- France's top court says mayors cannot block gay marriages based on their personal beliefs
- A group of seven mayors had filed an appeal with the Constitutional Council last month
- The law was approved this year by France's parliament and signed off by the president
- A growing number of countries around the world now allow same-sex marriage
France's top court ruled Friday that French mayors cannot refuse to officiate same-sex marriages based on their personal, moral or religious beliefs.
The Constitutional Council ruled that the same-sex marriage law does not infringe on the mayors' "freedom of conscience" and therefore should be applied.
A group of seven mayors had filed an appeal with the Constitutional Council on September 18 stating their opposition to conducting same-sex marriage.

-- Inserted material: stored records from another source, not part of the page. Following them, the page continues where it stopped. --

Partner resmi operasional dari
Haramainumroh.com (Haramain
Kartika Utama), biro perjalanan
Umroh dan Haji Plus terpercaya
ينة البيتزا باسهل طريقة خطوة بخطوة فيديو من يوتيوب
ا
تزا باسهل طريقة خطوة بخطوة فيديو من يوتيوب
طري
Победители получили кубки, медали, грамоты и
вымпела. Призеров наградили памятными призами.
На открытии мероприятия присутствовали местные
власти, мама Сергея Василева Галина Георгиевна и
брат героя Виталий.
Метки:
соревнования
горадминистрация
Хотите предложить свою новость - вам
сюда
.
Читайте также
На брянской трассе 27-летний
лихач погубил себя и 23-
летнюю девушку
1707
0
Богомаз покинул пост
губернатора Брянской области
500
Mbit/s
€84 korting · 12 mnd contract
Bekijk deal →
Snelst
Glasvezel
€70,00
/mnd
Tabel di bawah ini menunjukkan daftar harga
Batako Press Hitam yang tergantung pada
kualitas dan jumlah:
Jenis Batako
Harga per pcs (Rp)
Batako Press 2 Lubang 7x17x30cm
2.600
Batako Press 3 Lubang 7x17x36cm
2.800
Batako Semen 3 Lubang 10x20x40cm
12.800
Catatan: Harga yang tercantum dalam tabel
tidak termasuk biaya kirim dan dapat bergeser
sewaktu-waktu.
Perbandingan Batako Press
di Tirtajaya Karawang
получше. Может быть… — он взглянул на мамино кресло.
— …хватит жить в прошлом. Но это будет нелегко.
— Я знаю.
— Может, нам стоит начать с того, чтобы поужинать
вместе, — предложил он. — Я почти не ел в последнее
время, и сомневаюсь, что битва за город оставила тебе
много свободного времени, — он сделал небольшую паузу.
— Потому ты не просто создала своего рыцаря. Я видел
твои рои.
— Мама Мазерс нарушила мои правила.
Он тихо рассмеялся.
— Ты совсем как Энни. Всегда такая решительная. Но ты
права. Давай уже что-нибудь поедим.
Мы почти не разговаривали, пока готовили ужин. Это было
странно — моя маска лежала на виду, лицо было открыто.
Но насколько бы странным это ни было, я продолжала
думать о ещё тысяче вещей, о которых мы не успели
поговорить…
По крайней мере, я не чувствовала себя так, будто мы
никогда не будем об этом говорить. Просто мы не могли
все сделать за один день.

A bill allowing same-sex couples to marry and adopt
was passed earlier this year by the French parliament and signed into law by President Francois Hollande.
A growing number of countries around the world now allow same-sex marriage, the majority of them in Europe.
The Netherlands was the first, in 2001, and it was later joined by Belgium, Spain, Norway, Sweden, Iceland, Portugal, Denmark and France. A bill to allow same-sex marriage in England and Wales is also now law, though it isn't expected to come into force until 2014.
Argentina, Uruguay, Canada, Brazil, New Zealand and South Africa are the non-European countries in the group, according to the Pew Research Center.
Same-sex marriage is also legal in some parts of Mexico and the United States.